━━ THE RECORDS ━━

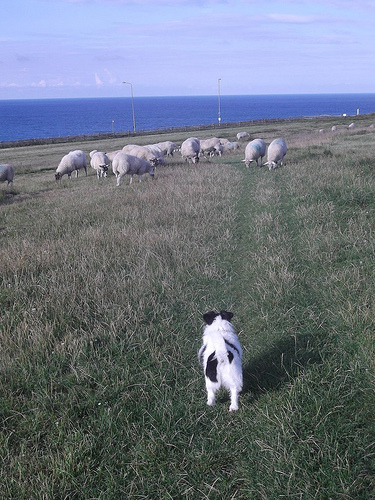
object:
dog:
[197, 310, 244, 411]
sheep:
[263, 137, 288, 170]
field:
[0, 113, 375, 498]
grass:
[280, 352, 347, 459]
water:
[5, 100, 71, 121]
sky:
[0, 4, 185, 71]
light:
[213, 70, 231, 133]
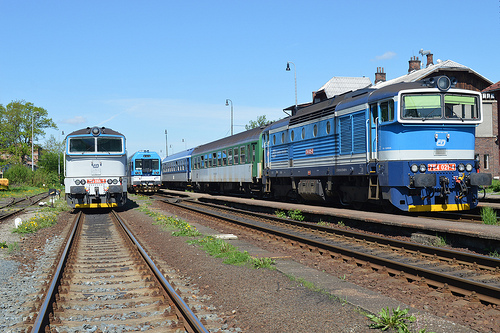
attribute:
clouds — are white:
[358, 39, 413, 65]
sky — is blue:
[2, 0, 497, 188]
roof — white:
[310, 73, 375, 103]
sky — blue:
[0, 1, 497, 158]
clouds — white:
[47, 96, 295, 158]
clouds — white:
[372, 50, 394, 63]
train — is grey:
[47, 110, 149, 229]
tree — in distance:
[0, 100, 57, 165]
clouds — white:
[119, 62, 231, 137]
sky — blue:
[27, 17, 231, 101]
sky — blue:
[130, 44, 270, 106]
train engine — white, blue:
[265, 71, 482, 221]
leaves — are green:
[22, 104, 24, 115]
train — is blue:
[164, 84, 477, 212]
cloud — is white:
[142, 97, 217, 124]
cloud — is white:
[139, 98, 209, 121]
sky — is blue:
[4, 4, 494, 48]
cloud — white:
[118, 96, 233, 123]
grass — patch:
[214, 242, 286, 271]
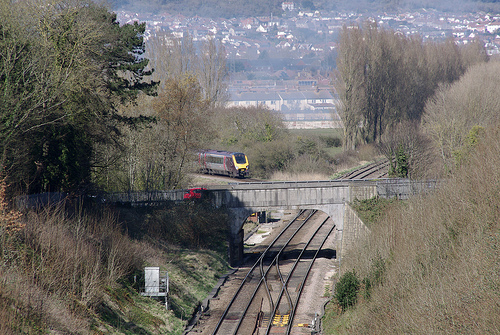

━━━

# REQUIREMENT:
Copy out all of the records with each "grass" changed to "lawn" and every other character left as it is. Leave the pictures out of your answer.

# RESULT OF THIS EXERCISE:
object:
dog:
[197, 310, 244, 411]
sheep:
[263, 137, 288, 170]
field:
[0, 113, 375, 498]
lawn:
[280, 352, 347, 459]
water:
[5, 100, 71, 121]
sky:
[0, 4, 185, 71]
light:
[213, 70, 231, 133]
attribute:
clouds — are white:
[358, 39, 413, 65]
sky — is blue:
[2, 0, 497, 188]
roof — white:
[310, 73, 375, 103]
sky — blue:
[0, 1, 497, 158]
clouds — white:
[47, 96, 295, 158]
clouds — white:
[372, 50, 394, 63]
train — is grey:
[47, 110, 149, 229]
tree — in distance:
[0, 100, 57, 165]
clouds — white:
[119, 62, 231, 137]
sky — blue:
[27, 17, 231, 101]
sky — blue:
[130, 44, 270, 106]
train engine — white, blue:
[265, 71, 482, 221]
leaves — are green:
[22, 104, 24, 115]
train — is blue:
[164, 84, 477, 212]
cloud — is white:
[142, 97, 217, 124]
cloud — is white:
[139, 98, 209, 121]
sky — is blue:
[4, 4, 494, 48]
cloud — white:
[118, 96, 233, 123]
lawn — patch:
[214, 242, 286, 271]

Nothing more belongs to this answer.